Folks looking to buy Christmas trees for the holiday season this year best not delay.

Some Christmas tree wholesalers in Oregon and Washington suffered the effects of drought this summer with intense heat damaging or destroying some of their stock. In addition, in 2008, because of the recession, some growers could not afford to plant as many trees. It takes Christmas trees 10 to 13 years to mature, on average, and it’s that crop that is ready to harvest this year.

“The summer heat wave is going to be a problem,” said Kay Patterson, co-owner of Patt’s Garden Center in Clarkston.

“It was so hot everywhere that the shortage will be more because (the trees) don’t look good enough to sell.”

Patt’s started receiving evergreen boughs and cut Christmas trees last week, so its customers will have some to choose from.

“The company we get trees from is in western Washington and we will have cut trees and fresh evergreen wreaths,” Patterson said. “It will just be a smaller number than usual.”

Geno Bonnalie, of Lewiston, is in charge of the All Saints Catholic School Christmas tree sale at the Salvation Army parking lot on 21st Street. For reasons he doesn’t understand, his group will likely have more trees this year than in the past and the prices are likely to be the same.

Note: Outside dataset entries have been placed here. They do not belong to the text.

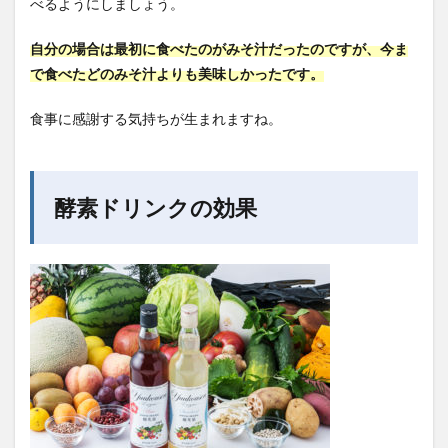
べるようにしましょう。
自分の場合は最初に食べたのがみそ汁だったのですが、今ま
で食べたどのみそ汁よりも美味しかったです。
食事に感謝する気持ちが生まれますね。
酵素ドリンクの効果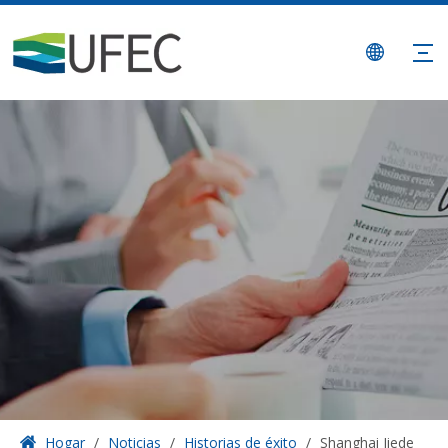
Hogar
/
Noticias
/
Historias de éxito
/
Shanghai Jiede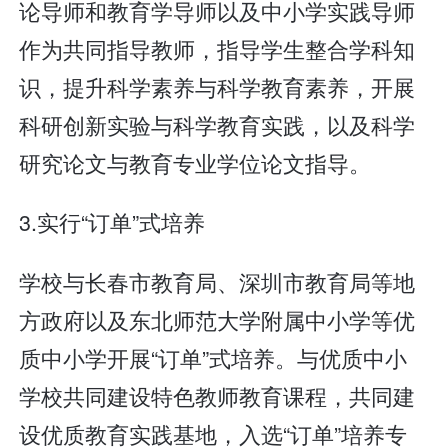
论导师和教育学导师以及中小学实践导师
作为共同指导教师，指导学生整合学科知
识，提升科学素养与科学教育素养，开展
科研创新实验与科学教育实践，以及科学
研究论文与教育专业学位论文指导。
3.实行“订单”式培养
学校与长春市教育局、深圳市教育局等地
方政府以及东北师范大学附属中小学等优
质中小学开展“订单”式培养。与优质中小
学校共同建设特色教师教育课程，共同建
设优质教育实践基地，入选“订单”培养专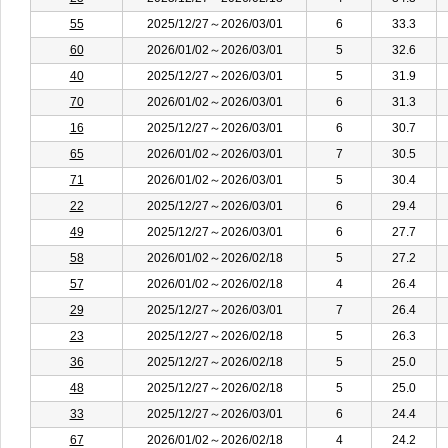
55
2025/12/27～2026/03/01
6
33.3
60
2026/01/02～2026/03/01
5
32.6
40
2025/12/27～2026/03/01
5
31.9
70
2026/01/02～2026/03/01
6
31.3
16
2025/12/27～2026/03/01
6
30.7
65
2026/01/02～2026/03/01
7
30.5
71
2026/01/02～2026/03/01
5
30.4
22
2025/12/27～2026/03/01
6
29.4
49
2025/12/27～2026/03/01
6
27.7
58
2026/01/02～2026/02/18
5
27.2
57
2026/01/02～2026/02/18
4
26.4
29
2025/12/27～2026/03/01
7
26.4
23
2025/12/27～2026/02/18
5
26.3
36
2025/12/27～2026/02/18
5
25.0
48
2025/12/27～2026/02/18
5
25.0
33
2025/12/27～2026/03/01
6
24.4
67
2026/01/02～2026/02/18
4
24.2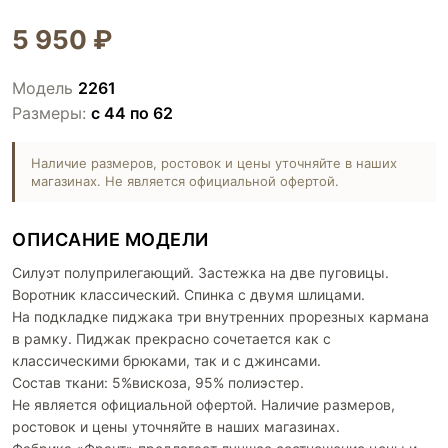
5 950 ₽
Модель
2261
Размеры:
с 44 по 62
Наличие размеров, ростовок и цены уточняйте в наших
магазинах. Не является официальной офертой.
ОПИСАНИЕ МОДЕЛИ
Силуэт полуприлегающий. Застежка на две пуговицы.
Воротник классический. Спинка с двумя шлицами.
На подкладке пиджака три внутренних прорезных кармана
в рамку. Пиджак прекрасно сочетается как с
классическими брюками, так и с джинсами.
Состав ткани: 5%вискоза, 95% полиэстер.
Не является официальной офертой. Наличие размеров,
ростовок и цены уточняйте в наших магазинах.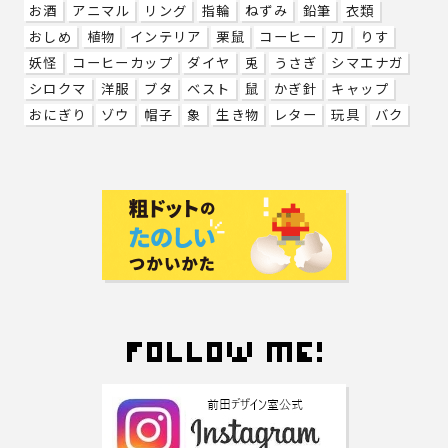
お酒
アニマル
リング
指輪
ねずみ
鉛筆
衣類
おしめ
植物
インテリア
栗鼠
コーヒー
刀
りす
妖怪
コーヒーカップ
ダイヤ
兎
うさぎ
シマエナガ
シロクマ
洋服
ブタ
ベスト
鼠
かぎ針
キャップ
おにぎり
ゾウ
帽子
象
生き物
レター
玩具
バク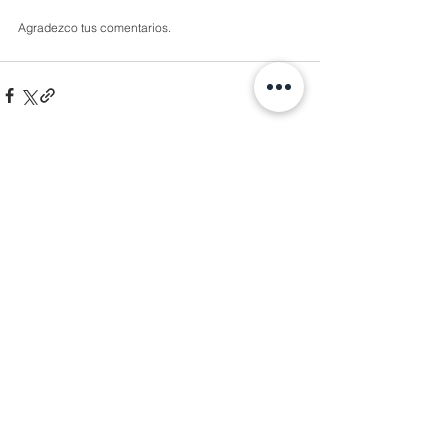
Agradezco tus comentarios.
1 comentario
Escribir un comentario...
Lo más nuevo
Luz Razo
23 dic 2023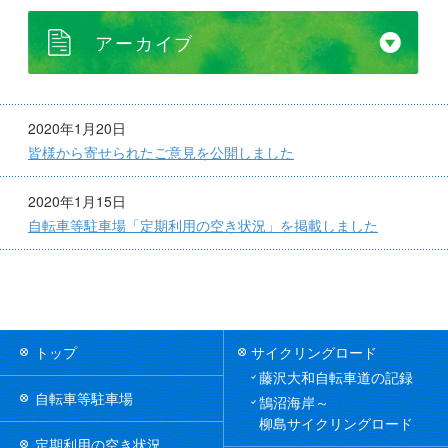
アーカイブ
2020年1月20日
皆様から寄せられたご意見を公開しました
2020年1月15日
自転車等駐車場「定期利用の空き状況」を掲載しました
トップ
サイクリングロード
藤沢大和自転車道の記録
自転車等駐車場
鵠沼海岸～
柳島サイクリングロード
定期利用の空き状況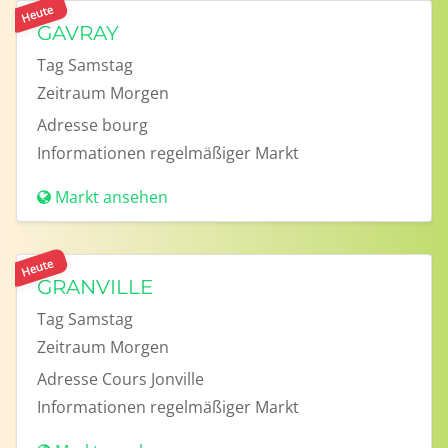
Heute
GAVRAY
Tag
Samstag
Zeitraum
Morgen
Adresse
bourg
Informationen
regelmäßiger Markt
Markt ansehen
Heute
GRANVILLE
Tag
Samstag
Zeitraum
Morgen
Adresse
Cours Jonville
Informationen
regelmäßiger Markt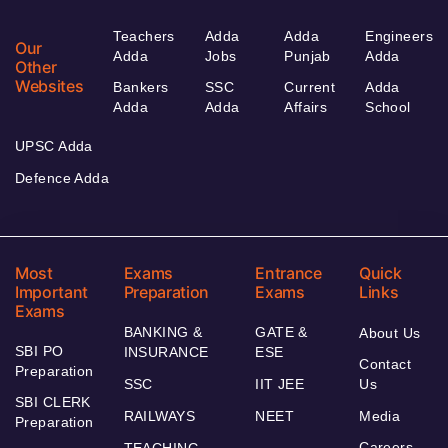
Teachers
Adda
Adda
Engineers
Our
Adda
Jobs
Punjab
Adda
Other
Websites
Bankers
SSC
Current
Adda
Adda
Adda
Affairs
School
UPSC Adda
Defence Adda
Most
Exams
Entrance
Quick
Important
Preparation
Exams
Links
Exams
BANKING &
GATE &
About Us
SBI PO
INSURANCE
ESE
Contact
Preparation
SSC
IIT JEE
Us
SBI CLERK
RAILWAYS
NEET
Media
Preparation
Careers
TEACHING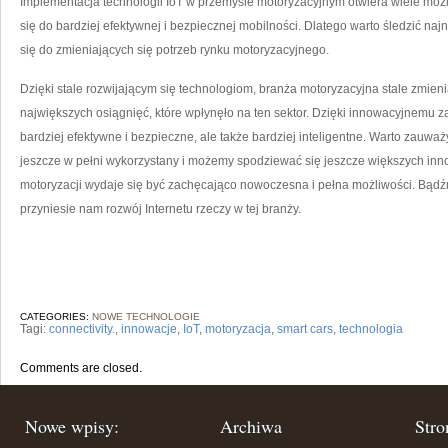
Implementacja technologii IoT w przemyśle motoryzacyjnym otwiera wiele możli
się do bardziej efektywnej i bezpiecznej mobilności. Dlatego ⁢warto śledzić naj
się do zmieniających się‍ potrzeb rynku motoryzacyjnego. ⁢
Dzięki stale‌ rozwijającym się technologiom, branża motoryzacyjna stale‍ zmienia 
największych osiągnięć, które wpłynęło na ten sektor. Dzięki innowacyjnemu zas
bardziej efektywne i bezpieczne, ale także bardziej inteligentne. Warto zauważ
jeszcze w pełni wykorzystany i możemy spodziewać ‌się jeszcze większych innow
motoryzacji wydaje się być zachęcająco nowoczesna i pełna możliwości. Bądźmy 
przyniesie nam rozwój Internetu rzeczy w tej branży.
CATEGORIES:
NOWE TECHNOLOGIE
Tagi:
connectivity.
,
innowacje
,
IoT
,
motoryzacja
,
smart cars
,
technologia
Comments are closed.
Nowe wpisy:
Archiwa
Stro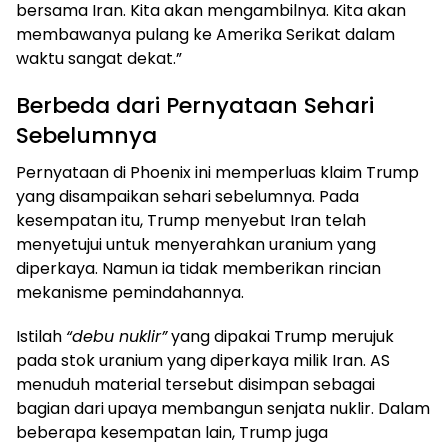
bersama Iran. Kita akan mengambilnya. Kita akan
membawanya pulang ke Amerika Serikat dalam
waktu sangat dekat.”
Berbeda dari Pernyataan Sehari
Sebelumnya
Pernyataan di Phoenix ini memperluas klaim Trump
yang disampaikan sehari sebelumnya. Pada
kesempatan itu, Trump menyebut Iran telah
menyetujui untuk menyerahkan uranium yang
diperkaya. Namun ia tidak memberikan rincian
mekanisme pemindahannya.
Istilah
“debu nuklir”
yang dipakai Trump merujuk
pada stok uranium yang diperkaya milik Iran. AS
menuduh material tersebut disimpan sebagai
bagian dari upaya membangun senjata nuklir. Dalam
beberapa kesempatan lain, Trump juga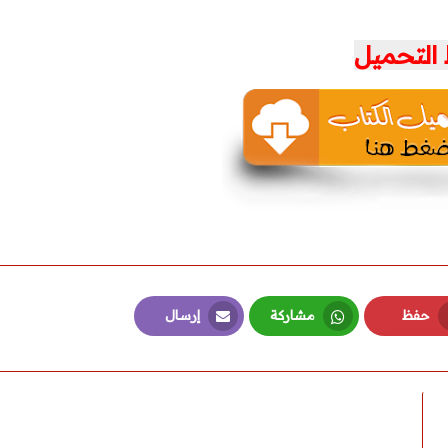
 التحميل
حفظ
مشاركة
إرسال
Email
Whatsapp
Pinterest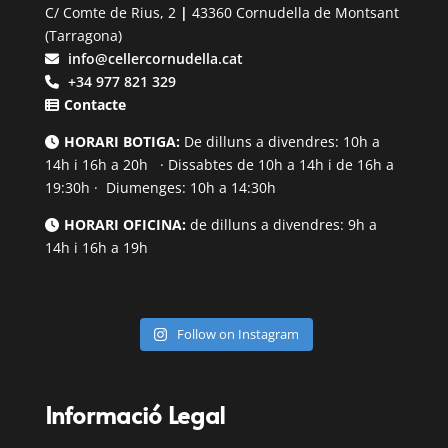
C/ Comte de Rius, 2
|
43360 Cornudella de Montsant
(Tarragona)
info@cellercornudella.cat
+34 977 821 329
Contacte
HORARI BOTIGA:
De dilluns a divendres: 10h a
14h i 16h a 20h · Dissabtes de 10h a 14h i de 16h a
19:30h · Diumenges: 10h a 14:30h
HORARI OFICINA:
de dilluns a divendres: 9h a
14h i 16h a 19h
Follow on Instagram
Informació Legal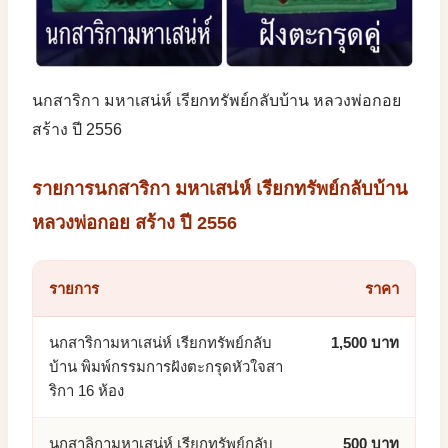
นกสาริกา มหาเสน่ห์ เรียกทรัพย์กลับบ้าน หลวงพ่อกอย
สร้าง ปี 2556
รายการนกสาริกา มหาเสน่ห์ เรียกทรัพย์กลับบ้าน
หลวงพ่อกอย สร้าง ปี 2556
รายการ
ราคา
นกสาริกามหาเสน่ห์ เรียกทรัพย์กลับ
1,500 บาท
บ้าน พิมพ์กรรมการฝังตะกรุดหัวใจสา
ริกา 16 ห้อง
นกสาลิกามหาเสน่ห์ เรียกทรัพย์กลับ
500 บาท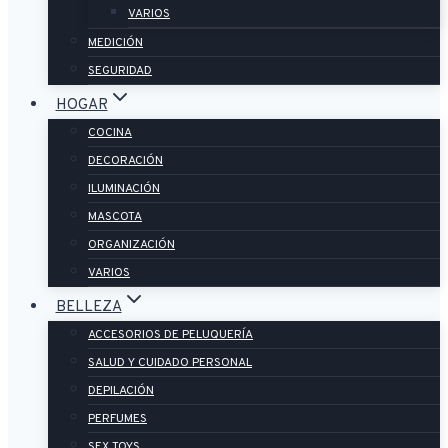
VARIOS
MEDICIÓN
SEGURIDAD
HOGAR
COCINA
DECORACIÓN
ILUMINACIÓN
MASCOTA
ORGANIZACIÓN
VARIOS
BELLEZA
ACCESORIOS DE PELUQUERÍA
SALUD Y CUIDADO PERSONAL
DEPILACIÓN
PERFUMES
SEX TOYS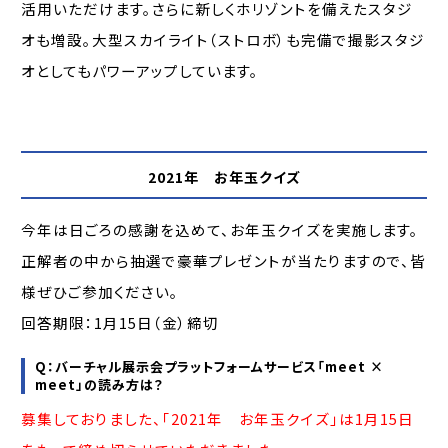
活用いただけます。さらに新しくホリゾントを備えたスタジ
オも増設。大型スカイライト（ストロボ）も完備で撮影スタジ
オとしてもパワーアップしています。
2021年 お年玉クイズ
今年は日ごろの感謝を込めて、お年玉クイズを実施します。
正解者の中から抽選で豪華プレゼントが当たりますので、皆
様ぜひご参加ください。
回答期限：1月15日（金）締切
Q：バーチャル展示会プラットフォームサービス「meet ×
meet」の読み方は？
募集しておりました、「2021年 お年玉クイズ」は1月15日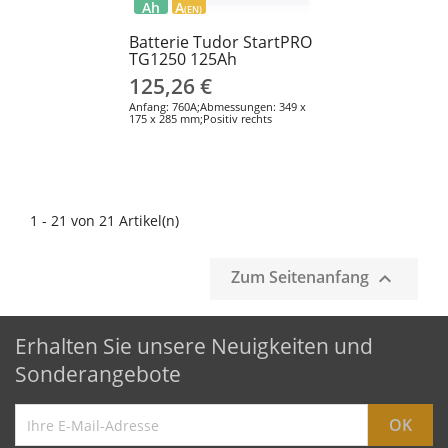
Ah
A
(EN)
Batterie Tudor StartPRO
TG1250 125Ah
125,26 €
Anfang: 760A;Abmessungen: 349 x
175 x 285 mm;Positiv rechts
1 - 21 von 21 Artikel(n)
Zum Seitenanfang

Erhalten Sie unsere Neuigkeiten und
Sonderangebote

“Last year we had around 700 (Christmas trees) and this year we’re getting 1,000,” Bonnalie said. “I’m not sure why. Our relationship with the tree suppliers in central Washington is pretty good. I just hope we can sell them all.”

The All Saints tree sale is a major fundraiser for the school and usually fetches between $30,000 and $40,000 a year. Bonnalie said it’s a lot of work to hold the sale each year, which is scheduled to begin today.

“It definitely takes a lot of volunteers to make it happen,” Bonnalie said.

Besides the shortage of trees, Patterson said rising fuel and transportation costs also are expected to make trees more expensive this year.

“A 6-foot grand fir last year was $40,” she said. “This year, I don’t know what the freight will be and it depends on what type of tree.”

Six-foot grand firs and nobles run between $60 and $100, depending on the species, and Patterson expects the price to be about $10 more this year.

Bonnalie said his group is planning on about the same prices this year as last. Seven- to 8-foot noble firs run about $90 each and grand firs of the same height are about $70. Douglas firs and Nordmann pines in the 6-to-7-foot range run about $80.

Patt’s Garden Center at 1280 Port Drive in Clarkston is open Mondays through Saturdays from 8 a.m. to 5 p.m.

The All Saints tree sale at 1220 21st St. in Lewiston will be open all day today and other weekend days from 8 a.m. to 8 p.m. Weekday hours are from 3-8 p.m.

Trees are sold on a first-come, first-served basis, Bonnalie said.

People can also cut their own Christmas trees on federal lands by obtaining permits online.

Permits that allows as many as three Christmas trees to be harvested from the Nez Perce-Clearwater National Forest in north central Idaho are free but a $2.50 process fee will be charged. They can be purchased at bit.ly/3oiP3e7 or by visiting recreation.gov.

Permits for tree cutting on the Umatilla National Forest in southeastern Washington and northeastern Oregon cost $5 plus a $2.50 processing fee and there is a limit of one tree per household. Permits are available online at bit.ly/2JCqs33.

People also may visit forestproducts.blm.gov to purchase permits that allow the harvest of as many as three Christmas trees from Bureau of Land Management property in northern Idaho. Those permits are $5.

Anyone who cuts trees from federal land is advised to review rules associated with the areas covered by their permits. For example, those cutting on the Nez Perce-Clearwater National Forest are asked to not harvest within 200 feet of well-traveled roads, streams, campgrounds or other recreation sites. Trees cannot be harvested from designated wilderness areas or wild and scenic river corridors.

People are advised to select their tree from thickets and overstocked areas and to choose a tree that is the right size for their needs. People are also urged to be aware of winter driving conditions while searching for their tree and to pack tire chains, a first aid kit and other emergency equipment and to dress in layers and bring plenty of food and water.